Financial Interests: Ken contributes to several music-related media outlets including Positive Feedback Online and Digital Audio Review.








8 Comments

  1. The author states “Cream 1966-1972 contains the group’s complete studio (four) and live (two) LPs brought together in a boxed set for the first time.” This is not quite true. I have a box set containing the above mentioned albums plus a “Maxi Single”. I have not done a lot of research on this set. The box appears to be an Australian pressing and is titled “Creme de la Cream” (RSO/Polydor 2658 140) The Maxi Single, titled “Extra Cream” (MX196792/CREAM 1) contains the following:
    Side 1: Wrapping Paper, The Coffee Song
    Side 2: Anyone For Tennis (The Savage Seven Theme), Crossroads
    All the jackets are shiny cardboard. I remember playing a few sides after viewing the Tom Dowd documentary, and being less then impressed with the pressings. I’m betting these weren’t mastered from the 1st generation 2-track masters. I believe I bought the box from either Music Market in Costa Mesa, CA. or from a mail order outfit called “Box Set City”. This was, probably, 35 years ago.

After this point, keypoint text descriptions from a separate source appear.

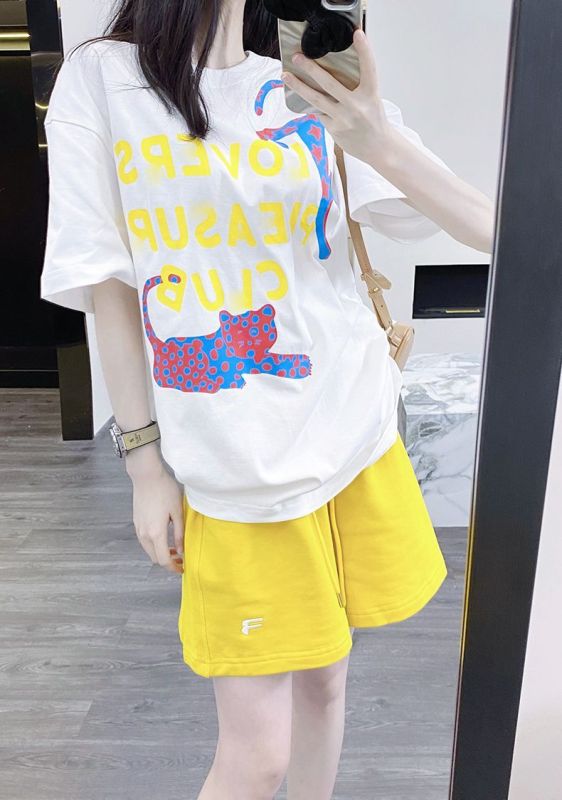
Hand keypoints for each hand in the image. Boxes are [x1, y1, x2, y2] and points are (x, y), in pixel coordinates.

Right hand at [128, 455, 184, 573]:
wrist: (146, 476)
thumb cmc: (165, 490)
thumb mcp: (178, 512)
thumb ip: (180, 534)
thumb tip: (181, 551)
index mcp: (156, 533)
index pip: (163, 560)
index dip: (173, 568)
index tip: (183, 568)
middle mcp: (144, 534)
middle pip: (155, 558)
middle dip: (168, 562)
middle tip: (181, 558)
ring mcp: (138, 528)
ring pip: (149, 550)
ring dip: (160, 553)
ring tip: (175, 548)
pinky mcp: (136, 522)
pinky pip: (145, 541)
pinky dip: (154, 545)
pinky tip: (164, 537)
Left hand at [281, 28, 392, 165]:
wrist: (378, 148)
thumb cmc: (374, 120)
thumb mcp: (372, 99)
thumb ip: (358, 86)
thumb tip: (334, 72)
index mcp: (370, 94)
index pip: (369, 68)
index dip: (364, 50)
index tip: (357, 34)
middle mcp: (357, 105)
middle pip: (329, 83)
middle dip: (311, 68)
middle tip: (297, 57)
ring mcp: (344, 118)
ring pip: (316, 99)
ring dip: (299, 86)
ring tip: (286, 76)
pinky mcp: (334, 129)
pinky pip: (317, 113)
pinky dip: (309, 104)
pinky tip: (299, 96)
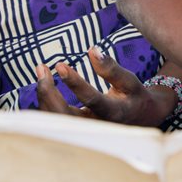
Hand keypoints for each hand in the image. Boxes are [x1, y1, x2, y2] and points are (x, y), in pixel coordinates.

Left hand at [35, 47, 175, 125]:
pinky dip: (46, 102)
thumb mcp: (130, 82)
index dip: (75, 83)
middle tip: (41, 67)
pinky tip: (44, 84)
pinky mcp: (74, 131)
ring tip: (41, 70)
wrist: (140, 121)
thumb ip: (111, 69)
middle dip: (48, 92)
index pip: (91, 99)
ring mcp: (83, 131)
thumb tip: (92, 50)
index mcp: (114, 113)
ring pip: (55, 120)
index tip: (60, 65)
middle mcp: (96, 126)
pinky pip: (53, 120)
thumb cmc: (134, 97)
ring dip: (44, 96)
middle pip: (64, 116)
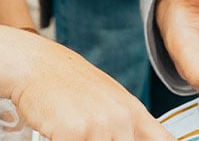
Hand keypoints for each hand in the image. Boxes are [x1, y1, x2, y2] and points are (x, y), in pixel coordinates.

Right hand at [12, 37, 171, 139]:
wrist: (35, 64)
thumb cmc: (67, 82)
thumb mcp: (106, 98)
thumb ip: (124, 123)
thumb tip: (131, 137)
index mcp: (132, 110)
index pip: (162, 140)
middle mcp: (121, 119)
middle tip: (88, 134)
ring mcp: (99, 127)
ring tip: (72, 130)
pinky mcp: (75, 133)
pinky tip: (59, 132)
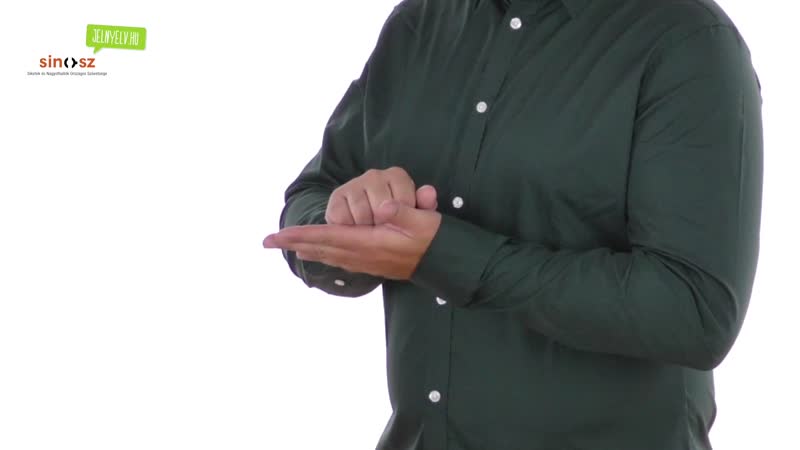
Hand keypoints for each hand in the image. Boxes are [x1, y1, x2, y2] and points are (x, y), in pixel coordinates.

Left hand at [264, 198, 441, 279]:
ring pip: (329, 255)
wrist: (447, 263)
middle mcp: (363, 255)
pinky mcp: (372, 264)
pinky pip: (339, 259)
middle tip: (268, 241)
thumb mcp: (423, 220)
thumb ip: (402, 211)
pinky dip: (323, 254)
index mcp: (370, 243)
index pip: (328, 237)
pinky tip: (317, 253)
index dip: (301, 235)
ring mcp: (367, 262)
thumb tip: (382, 207)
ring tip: (288, 245)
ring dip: (307, 248)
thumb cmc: (435, 238)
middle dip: (295, 243)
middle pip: (321, 248)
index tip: (278, 235)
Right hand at [326, 166, 437, 224]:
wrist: (369, 230)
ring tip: (370, 229)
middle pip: (381, 207)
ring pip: (362, 213)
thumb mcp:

  2. Thanks for commenting, guys.

    Brian, Do you mean which German Cream pressings? Any circa late 60s to mid 70s.

    Danny, do you like the live albums for the extended solos or the performances in general? I defer to your taste on the live LPs.

    • I like the performances in general. They were a great performing band at their best. Many of the live cuts have an energy and power way above what’s found on the studio albums. Bolth the playing and singing.

      As far as extended solos, etc. Some are overdone, others are very good, IMO. One of the things that made Cream different from about 99% of rock bands was that they were each virtuosos on their instruments, and Jack Bruce and Ginger Baker were both educated musicians who could do things like read and write charts – that’s the jazz background. So at their best, they were also good at improv. I think a lot of those moments are captured on the live albums.

  3. Got to disagree with you about the live albums. Find them mostly very enjoyable, and a few of the tracks on each one of them are fantastic.
    BTW, if any one finds the MFSL, SACD, or DCC remasters on disc-they sound great.